═════ EXTRACT ═════
Why I Like My Nikon Df, And Don’t Care What Others Think

Yeah, it seems strange to write an article on why in particular I really love my Nikon Df. Why would anyone give a shit what someone else likes as far as a camera?

And yet, they do. And I kinda get that on some level.

I have heard this camera derided as being too “retro” by people who like the Fuji X-100… yeah. OK. (I love the Fuji as well, but this is not about the Fuji… so I am digressing.) I have read the litany of complaints from those who list no video, dials, slow to operate… blah blah. Yeah, them ‘grampacams’ are like that.

So let’s start out with what I do not care about. If you do care about all this stuff, then this is definitely NOT a review you want to read.

- High ISO (for me, shooting ends so there’s more time for drinkin’…) Shooting at 267,842 ISO means little to me.
- File size. Meh.
- Speed of the camera controls. Actually, I LIKE that they slow me down. More on that later.
- Ergonomics. Fits my hand just fine.
- Controls. Seem easy enough to me. I am fairly smart and can learn to twist a dial. Try it… not that hard actually.

So what do I care about?

- Image quality. Dayam this thing rocks.
- The size/weight of the kit. I already have a bigass kit of Canon DSLR’s in a huge roller bag. We good.
- The way the camera invokes a shot in my mind.

The way the camera itself invokes a shotand that is IT, man. THAT is what I love about this camera.

Some background… I have been a photographer since before dirt was completely made. I have been a photographer since the Kodachrome days. And being a photographer meant that we had different formats of cameras for different types of work.
═════
### QUESTIONS
1) According to the Nikon Df article, what does the writer already own that sits in a huge roller bag?
2) Carry the Nikon Df article forward from its last sentence, keeping the writer's casual voice.
The lines that come next play no part in any of this.
═════ AVAILABLE DATA ═════
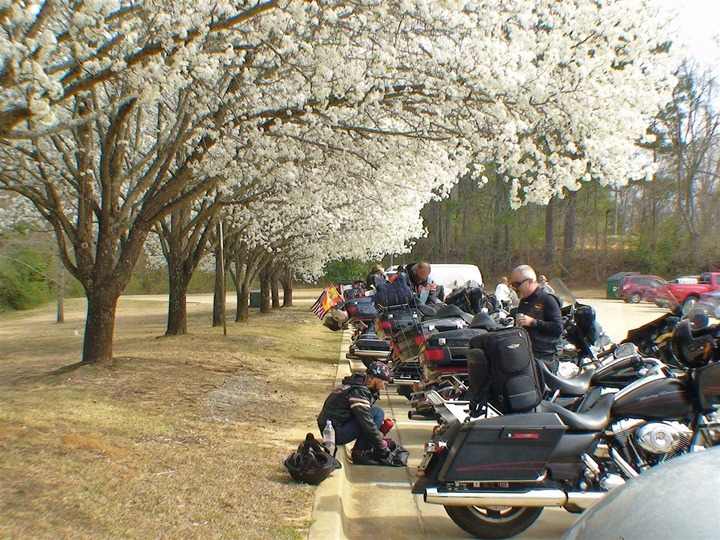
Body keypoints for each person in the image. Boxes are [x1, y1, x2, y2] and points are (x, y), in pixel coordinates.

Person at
═════
### TASK RESPONSES
1) A big kit of Canon DSLRs.

2)
In my line of work, a generalist with a specialty of people, that meant a lot of kits.

I have an 8×10 Deardorff, a 5×7 Linhoff, a 4×5 Toyo and 5 lenses for that group. I also had a full set of Mamiya RB67′s, a Hassy Superwide, and a bigass kit of Nikons with 4 bodies all motorized.

When a brief would come in, there would be choices to be made. Film, processing, location/studio?

But usually there would be the first inkling of the system choice. Was this to be a view camera shot, or was this a shoot that simply called for 35MM? Should we go MF with the Mamiyas, or could it be time to haul out the big Deardorff?

The images in my head were inexplicably tied to the camera I chose. The camera I chose was absolutely indicative of the images I would make.

Fast action fashion? 35MM probably.
Portraits of cowboys on location? Medium format… even view camera possibly. And the choice would dictate the kind of work that would be produced.
Food would usually mean the view cameras, and model work would usually mean the 35 system.

Personal projects were many times created with the format of the camera in mind – sometimes chosen first. Along with the film of choice.

I did a shoot of old mines in southern Colorado on 8×10 B&W, and the next week shot Navajo coal miners in color on the Mamiyas. A week on the road for Motorola shooting executives in out of the way places was a 35MM shoot, and following that we shot stills of the first cellphones on both view camera and medium format. I would even pre-visualize the final print, as well as the look of it from the choice of film and format as well.

Contact prints of the 8×10 negatives were stunning, and the prints coming off the Mamiya were amazing… and different.

Choices.

Shooting with a view camera is slow, deliberate and exacting. Each exposure takes a considerable amount of time. Focus upside down and backwards on the ground glass – under a black cloth, tilt the lens board, shift the back, adjust and focus again, shut down the aperture, prepare the shutter, insert holder, pull dark slide, wait for camera to settle, make exposure, insert dark slide, remove holder… prepare to do it again. Slow. Deliberate.

And the work that was created was deliberate and exact. There was no ‘rushing’ when using a view camera. A tripod was absolute, as was the preparation before going out to shoot. One shot at a time. One shot.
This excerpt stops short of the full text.